Other Software and Data

Enriching Mobile Trace Data in Hadoop

By David Bokor posted 01-24-2019 09:30


One of the benefits of being product owner for Spectrum Location Intelligence for Big Data is that I get to see a lot of customer use cases. Now that GPS devices are everywhere, I'm seeing more customers trying to get some value out of data collected from vehicles.

Let's take a company, for example, that has a fleet of delivery vehicles. Each of these vehicles has a GPS that keeps track of the vehicle position and speed. Can we get a sense of how "safe" a driver is?

In Hadoop, dealing with this volume of data is pretty trivial. On a small cluster, you can easily process millions of points in minutes. In the example below, I use Apache Hive to analyze each point to find the closest segment from the road network, the distance to that segment, and the speed limit of that segment.

CREATE TABLE enriched_points AS SELECT points.longitude AS longitude, points.latitude AS latitude, points.speed AS speed, nearest.distanceInMeters AS distanceInMeters, nearest.SPEED AS speedLimit, ToWKT(nearest.OBJ) AS geom
FROM points
    ST_Point(points.longitude, points.latitude), '/streets.TAB',
      'maxCandidates', '1',
      'returnDistanceColumnName', 'distanceInMeters',
      'distanceUnit', 'm',
      'maxDistance', '100',
      'remoteDataSourceLocation', 'hdfs:///pb/data/StreetProNAV',
      'downloadLocation', '/pb/downloads'
  ) nearest;

From there you have a lot of options. Segments in Street Pro NAV have various speeds associated with them: speed limits, modeled speeds, speeds for different times of day, etc. You could compare a driver's actual speed with any of these to get a sense of their behavior relative to the network. Perhaps you can look at sudden changes of speed to identify hard stops. By analyzing this for many drivers, you can start to see patterns about which roads have the most sudden braking - an indication that those might be dangerous intersections that should be avoided.

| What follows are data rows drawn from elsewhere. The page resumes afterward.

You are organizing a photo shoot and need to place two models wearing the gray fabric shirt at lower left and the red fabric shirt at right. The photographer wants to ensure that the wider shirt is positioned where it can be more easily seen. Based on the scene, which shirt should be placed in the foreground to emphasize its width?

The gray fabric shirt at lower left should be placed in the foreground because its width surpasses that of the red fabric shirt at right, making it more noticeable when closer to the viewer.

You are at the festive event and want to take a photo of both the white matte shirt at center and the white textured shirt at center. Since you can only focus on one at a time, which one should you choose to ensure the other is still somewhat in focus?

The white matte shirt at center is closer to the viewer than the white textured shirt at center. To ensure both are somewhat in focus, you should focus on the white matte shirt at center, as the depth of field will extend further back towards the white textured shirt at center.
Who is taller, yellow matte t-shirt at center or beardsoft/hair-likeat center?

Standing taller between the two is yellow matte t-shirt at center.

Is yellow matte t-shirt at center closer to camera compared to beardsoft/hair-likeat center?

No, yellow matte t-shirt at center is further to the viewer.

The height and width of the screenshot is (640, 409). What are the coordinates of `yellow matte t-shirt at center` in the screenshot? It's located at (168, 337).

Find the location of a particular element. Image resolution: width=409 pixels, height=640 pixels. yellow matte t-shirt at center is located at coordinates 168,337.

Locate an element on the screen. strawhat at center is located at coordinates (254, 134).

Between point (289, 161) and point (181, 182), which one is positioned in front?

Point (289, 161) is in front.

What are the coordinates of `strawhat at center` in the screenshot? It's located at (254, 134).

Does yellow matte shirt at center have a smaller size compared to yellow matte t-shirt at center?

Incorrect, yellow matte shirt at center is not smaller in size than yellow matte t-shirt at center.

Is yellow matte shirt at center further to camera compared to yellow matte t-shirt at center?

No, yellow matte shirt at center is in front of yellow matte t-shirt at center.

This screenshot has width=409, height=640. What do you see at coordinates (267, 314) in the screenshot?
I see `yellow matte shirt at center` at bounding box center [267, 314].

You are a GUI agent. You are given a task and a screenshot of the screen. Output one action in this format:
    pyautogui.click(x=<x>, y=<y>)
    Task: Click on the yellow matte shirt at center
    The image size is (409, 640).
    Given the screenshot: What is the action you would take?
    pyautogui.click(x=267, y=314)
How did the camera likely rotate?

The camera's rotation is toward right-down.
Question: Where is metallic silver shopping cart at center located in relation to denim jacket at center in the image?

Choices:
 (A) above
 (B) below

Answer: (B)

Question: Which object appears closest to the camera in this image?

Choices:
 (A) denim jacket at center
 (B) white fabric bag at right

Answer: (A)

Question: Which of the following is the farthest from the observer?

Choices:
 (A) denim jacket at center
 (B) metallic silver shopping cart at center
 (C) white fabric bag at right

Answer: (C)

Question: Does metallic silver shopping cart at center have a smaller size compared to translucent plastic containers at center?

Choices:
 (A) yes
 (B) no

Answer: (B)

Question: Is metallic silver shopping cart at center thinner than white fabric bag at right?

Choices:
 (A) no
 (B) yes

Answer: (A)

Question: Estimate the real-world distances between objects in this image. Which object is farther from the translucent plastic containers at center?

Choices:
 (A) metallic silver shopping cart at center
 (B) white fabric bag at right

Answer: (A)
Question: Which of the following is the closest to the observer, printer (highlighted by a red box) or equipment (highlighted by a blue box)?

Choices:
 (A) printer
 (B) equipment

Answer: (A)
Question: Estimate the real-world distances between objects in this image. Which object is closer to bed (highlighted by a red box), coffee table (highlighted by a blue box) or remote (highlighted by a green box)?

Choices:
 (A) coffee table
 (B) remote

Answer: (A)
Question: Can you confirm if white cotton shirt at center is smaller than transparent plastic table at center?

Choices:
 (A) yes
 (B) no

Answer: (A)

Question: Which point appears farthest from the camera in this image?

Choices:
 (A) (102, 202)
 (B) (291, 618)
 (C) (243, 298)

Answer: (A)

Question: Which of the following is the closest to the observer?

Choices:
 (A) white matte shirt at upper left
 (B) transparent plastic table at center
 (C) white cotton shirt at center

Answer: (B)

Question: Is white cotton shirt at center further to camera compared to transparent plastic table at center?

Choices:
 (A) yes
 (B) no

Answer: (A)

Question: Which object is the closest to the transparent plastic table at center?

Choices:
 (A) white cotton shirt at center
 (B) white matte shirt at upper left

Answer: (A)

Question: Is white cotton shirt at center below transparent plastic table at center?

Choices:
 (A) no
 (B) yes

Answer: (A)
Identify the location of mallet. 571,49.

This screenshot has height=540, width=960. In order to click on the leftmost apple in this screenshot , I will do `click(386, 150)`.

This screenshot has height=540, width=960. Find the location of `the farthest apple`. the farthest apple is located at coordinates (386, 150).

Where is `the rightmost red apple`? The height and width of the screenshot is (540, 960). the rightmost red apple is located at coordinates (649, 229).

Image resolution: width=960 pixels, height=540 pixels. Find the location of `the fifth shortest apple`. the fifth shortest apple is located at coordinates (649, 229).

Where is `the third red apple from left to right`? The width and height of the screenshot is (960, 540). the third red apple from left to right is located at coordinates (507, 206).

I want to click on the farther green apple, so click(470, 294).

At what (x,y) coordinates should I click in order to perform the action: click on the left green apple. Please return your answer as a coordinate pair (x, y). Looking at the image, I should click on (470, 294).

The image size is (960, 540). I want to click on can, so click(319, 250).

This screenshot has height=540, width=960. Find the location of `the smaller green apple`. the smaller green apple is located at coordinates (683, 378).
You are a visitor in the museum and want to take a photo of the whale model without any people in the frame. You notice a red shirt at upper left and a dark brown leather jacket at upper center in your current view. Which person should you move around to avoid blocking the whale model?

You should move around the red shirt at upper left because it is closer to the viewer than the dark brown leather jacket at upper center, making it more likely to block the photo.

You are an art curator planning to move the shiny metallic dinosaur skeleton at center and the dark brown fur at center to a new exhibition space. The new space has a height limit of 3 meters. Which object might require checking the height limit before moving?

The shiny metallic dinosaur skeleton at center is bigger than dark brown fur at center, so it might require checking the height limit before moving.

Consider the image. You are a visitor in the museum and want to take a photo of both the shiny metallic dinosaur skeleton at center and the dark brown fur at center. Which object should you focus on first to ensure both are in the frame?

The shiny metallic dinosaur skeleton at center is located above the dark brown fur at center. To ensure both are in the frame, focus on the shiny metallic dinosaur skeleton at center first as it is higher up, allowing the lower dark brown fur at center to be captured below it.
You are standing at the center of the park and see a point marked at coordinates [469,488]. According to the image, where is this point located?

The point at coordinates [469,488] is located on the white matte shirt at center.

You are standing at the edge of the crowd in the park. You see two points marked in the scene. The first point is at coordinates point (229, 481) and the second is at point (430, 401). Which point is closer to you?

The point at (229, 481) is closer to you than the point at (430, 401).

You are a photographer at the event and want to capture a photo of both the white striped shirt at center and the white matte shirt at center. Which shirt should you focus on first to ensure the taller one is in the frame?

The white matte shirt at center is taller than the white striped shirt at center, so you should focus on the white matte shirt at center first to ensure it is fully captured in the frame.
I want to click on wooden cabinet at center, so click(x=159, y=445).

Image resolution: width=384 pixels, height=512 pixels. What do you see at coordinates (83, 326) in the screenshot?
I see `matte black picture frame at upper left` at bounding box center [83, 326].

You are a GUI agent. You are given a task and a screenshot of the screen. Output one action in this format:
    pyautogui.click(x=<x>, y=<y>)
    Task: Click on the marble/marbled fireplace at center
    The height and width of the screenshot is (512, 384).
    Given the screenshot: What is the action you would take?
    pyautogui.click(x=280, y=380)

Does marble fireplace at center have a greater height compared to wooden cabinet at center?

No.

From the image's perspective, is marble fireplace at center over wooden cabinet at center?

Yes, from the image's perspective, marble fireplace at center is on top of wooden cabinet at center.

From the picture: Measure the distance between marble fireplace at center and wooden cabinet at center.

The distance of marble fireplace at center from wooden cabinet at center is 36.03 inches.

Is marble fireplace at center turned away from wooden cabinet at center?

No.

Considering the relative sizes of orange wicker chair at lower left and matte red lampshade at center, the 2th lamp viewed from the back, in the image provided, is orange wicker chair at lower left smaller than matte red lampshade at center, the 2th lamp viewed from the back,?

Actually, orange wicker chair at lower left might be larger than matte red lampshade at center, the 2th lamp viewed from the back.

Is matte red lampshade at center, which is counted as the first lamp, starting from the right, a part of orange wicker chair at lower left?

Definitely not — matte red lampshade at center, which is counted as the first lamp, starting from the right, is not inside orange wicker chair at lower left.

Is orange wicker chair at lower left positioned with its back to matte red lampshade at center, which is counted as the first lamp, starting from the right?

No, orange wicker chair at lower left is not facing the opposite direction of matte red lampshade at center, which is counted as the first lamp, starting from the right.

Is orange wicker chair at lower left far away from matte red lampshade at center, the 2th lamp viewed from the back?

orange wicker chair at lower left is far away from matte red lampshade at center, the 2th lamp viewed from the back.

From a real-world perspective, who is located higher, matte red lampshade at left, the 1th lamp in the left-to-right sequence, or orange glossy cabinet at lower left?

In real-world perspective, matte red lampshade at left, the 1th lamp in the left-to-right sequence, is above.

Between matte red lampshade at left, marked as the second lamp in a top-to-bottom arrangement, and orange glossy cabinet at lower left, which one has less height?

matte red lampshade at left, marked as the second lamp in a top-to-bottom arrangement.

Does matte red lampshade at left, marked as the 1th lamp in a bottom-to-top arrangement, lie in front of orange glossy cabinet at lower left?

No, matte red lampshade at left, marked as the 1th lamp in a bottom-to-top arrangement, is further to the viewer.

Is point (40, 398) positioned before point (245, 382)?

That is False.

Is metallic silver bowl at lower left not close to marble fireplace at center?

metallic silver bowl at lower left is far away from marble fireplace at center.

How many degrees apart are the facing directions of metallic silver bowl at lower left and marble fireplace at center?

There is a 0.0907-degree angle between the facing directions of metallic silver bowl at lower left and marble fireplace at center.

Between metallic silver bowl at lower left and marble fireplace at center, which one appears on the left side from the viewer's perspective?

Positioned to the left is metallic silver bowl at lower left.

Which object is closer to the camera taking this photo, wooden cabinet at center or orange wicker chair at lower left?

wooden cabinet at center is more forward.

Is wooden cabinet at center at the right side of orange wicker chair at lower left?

As data volumes have increased, using Hadoop to analyze data has become more common. You can learn more about our big data products at: http://support.pb.com/help/hadoop/landingpage/index.html

…or post a question to the Community.

1 comment



02-22-2019 13:02

Another way of looking at driver safety is to re-frame it as driver risk.  In this example the customer was wanting to look at telematics data, to see every route but we have other customers who are more interested in trends relating to common commute paths.  Imagine the journey you make every day to the office.  Maybe it's a 10 minute hop across town, or maybe it's an hour during peak driving conditions.  Batch analysis of commute paths along with speeds, number of turns, known accident hotspots can all lead to better prediction of driver risk.  Use of not just street network data but also routing software can help to give answers to all these problems at scale.